Tuesday, July 17, 2007
Bench It Like Beckham
America, if you actually were to begin with, you can stop cheering now -- or at the very least looking on with a modicum of fascination.
Sure you've seen the good looks, the chiseled physique, the designer wardrobe, the rumors of a conversion to Scientology and his almost-lifelike wife, Stepford Spice. And you've no doubt heard about his legendary prowess on the pitch (that's a "soccer field" for you neophytes).
But that was just the excellent work of the starfucking media and a PR/hype machine that's second to none.
Now however, less than a week after his extravagant coming out party -- the one that might eventually rival the mass flagellation sure to greet the returning Christ-child -- the man behind the sequined curtain has made his first appearance.
The real David Beckham has finally arrived.
For the record, I had really hoped that he wouldn't; I had really hoped that this time would be different.
I had really hoped that this time, Beckham wouldn't be such a, well, pussy.
Yesterday, the coach of Becks's adopted team, the L.A. Galaxy, announced that his shiny new star midfielder was complaining of a sore ankle and therefore might not make his scheduled debut this coming Saturday against London powerhouse Chelsea (who, by the way, is guaranteed to kick the Galaxy's collective ass all over the field with or without Beckham in the lineup).
The game is sold out.
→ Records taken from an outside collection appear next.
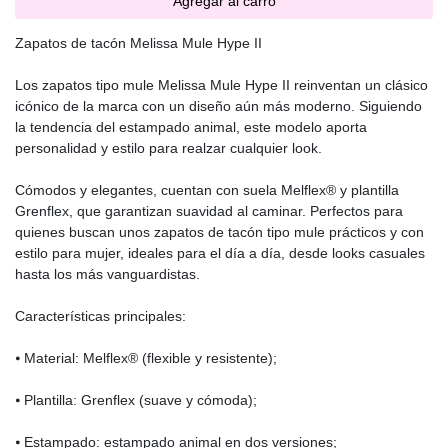
Agregar al carro
Zapatos de tacón Melissa Mule Hype II
Los zapatos tipo mule Melissa Mule Hype II reinventan un clásico
icónico de la marca con un diseño aún más moderno. Siguiendo
la tendencia del estampado animal, este modelo aporta
personalidad y estilo para realzar cualquier look.
Cómodos y elegantes, cuentan con suela Melflex® y plantilla
Grenflex, que garantizan suavidad al caminar. Perfectos para
quienes buscan unos zapatos de tacón tipo mule prácticos y con
estilo para mujer, ideales para el día a día, desde looks casuales
hasta los más vanguardistas.
Características principales:
⦁ Material: Melflex® (flexible y resistente);
⦁ Plantilla: Grenflex (suave y cómoda);
⦁ Estampado: estampado animal en dos versiones;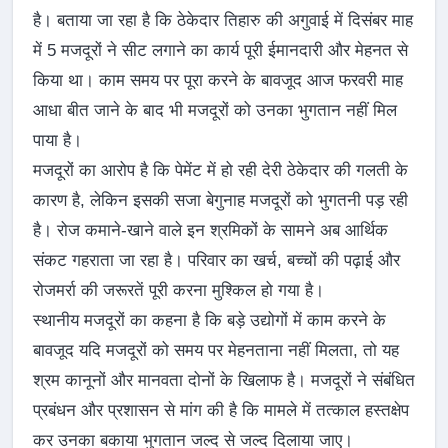
है। बताया जा रहा है कि ठेकेदार तिहारु की अगुवाई में दिसंबर माह
में 5 मजदूरों ने सीट लगाने का कार्य पूरी ईमानदारी और मेहनत से
किया था। काम समय पर पूरा करने के बावजूद आज फरवरी माह
आधा बीत जाने के बाद भी मजदूरों को उनका भुगतान नहीं मिल
पाया है।
मजदूरों का आरोप है कि पेमेंट में हो रही देरी ठेकेदार की गलती के
कारण है, लेकिन इसकी सजा बेगुनाह मजदूरों को भुगतनी पड़ रही
है। रोज कमाने-खाने वाले इन श्रमिकों के सामने अब आर्थिक
संकट गहराता जा रहा है। परिवार का खर्च, बच्चों की पढ़ाई और
रोजमर्रा की जरूरतें पूरी करना मुश्किल हो गया है।
स्थानीय मजदूरों का कहना है कि बड़े उद्योगों में काम करने के
बावजूद यदि मजदूरों को समय पर मेहनताना नहीं मिलता, तो यह
श्रम कानूनों और मानवता दोनों के खिलाफ है। मजदूरों ने संबंधित
प्रबंधन और प्रशासन से मांग की है कि मामले में तत्काल हस्तक्षेप
कर उनका बकाया भुगतान जल्द से जल्द दिलाया जाए।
It'll be carried live on ESPN. It's the latest, and possible biggest "big chance" for soccer in America -- and Becks may be sitting it out.
Understand, I take nothing away from Beckham's substantial talents: He's far and away the best place kicker in the game -- having an almost supernatural control over the ball -- and on the field he's much more of a team player than anyone would expect from such a high-profile, brand-name star (although I still contend that he wouldn't be the star he is today were it not for Ryan Giggs playing the Pippen to his Jordan all those years at Man United). But it's tough to forget -- and avoid drawing comparisons to present events -- the apparent ease with which he pulled himself out of a crucial match in last year's World Cup.
I'm talking about England vs. Portugal.
Team Captain Beckham complained of an upset stomach and wound up sitting on the sidelines while England went down in flames -- with incorrigible thug Wayne Rooney brutally stomping on fellow Premier Leaguer Ricardo Carvalho and squaring off with his own EPL teammate Christiano Ronaldo, and the Brits eventually losing 3-1 in a heartbreaking penalty kick shootout. Beckham was said to be near tears following the loss, but it was tough to feel sorry for him (the rest of the team was a different story) simply because it seemed almost a given that it should've taken nothing less than a sucking chest wound to keep him out of a game in which the stakes were so high.
And now, once again -- even after an exceptional climax to his career with Réal Madrid -- he's making it clear that he may be ready to opt out of a pivotal match. He cut his first practice with the Galaxy shamefully short yesterday, which seems suspect when you consider that the aforementioned final game with La Liga was almost a month ago to the day.
And that Beckham didn't even arrive in the United States until last Thursday -- which happened to be twelve days into the official start of his contract.
It's pretty much understood that the Galaxy isn't paying for Becks's ability to play as much as for his ability to fill stadium seats; L.A. in general wants "Beckham Inc." more than "Beckham PFA." Still, Beckhamania already may not be enough to bring soccer into the mainstream into the United States -- God knows everything else has failed miserably -- but it surely won't be if the man with the magic feet doesn't put them on the pitch when it counts most.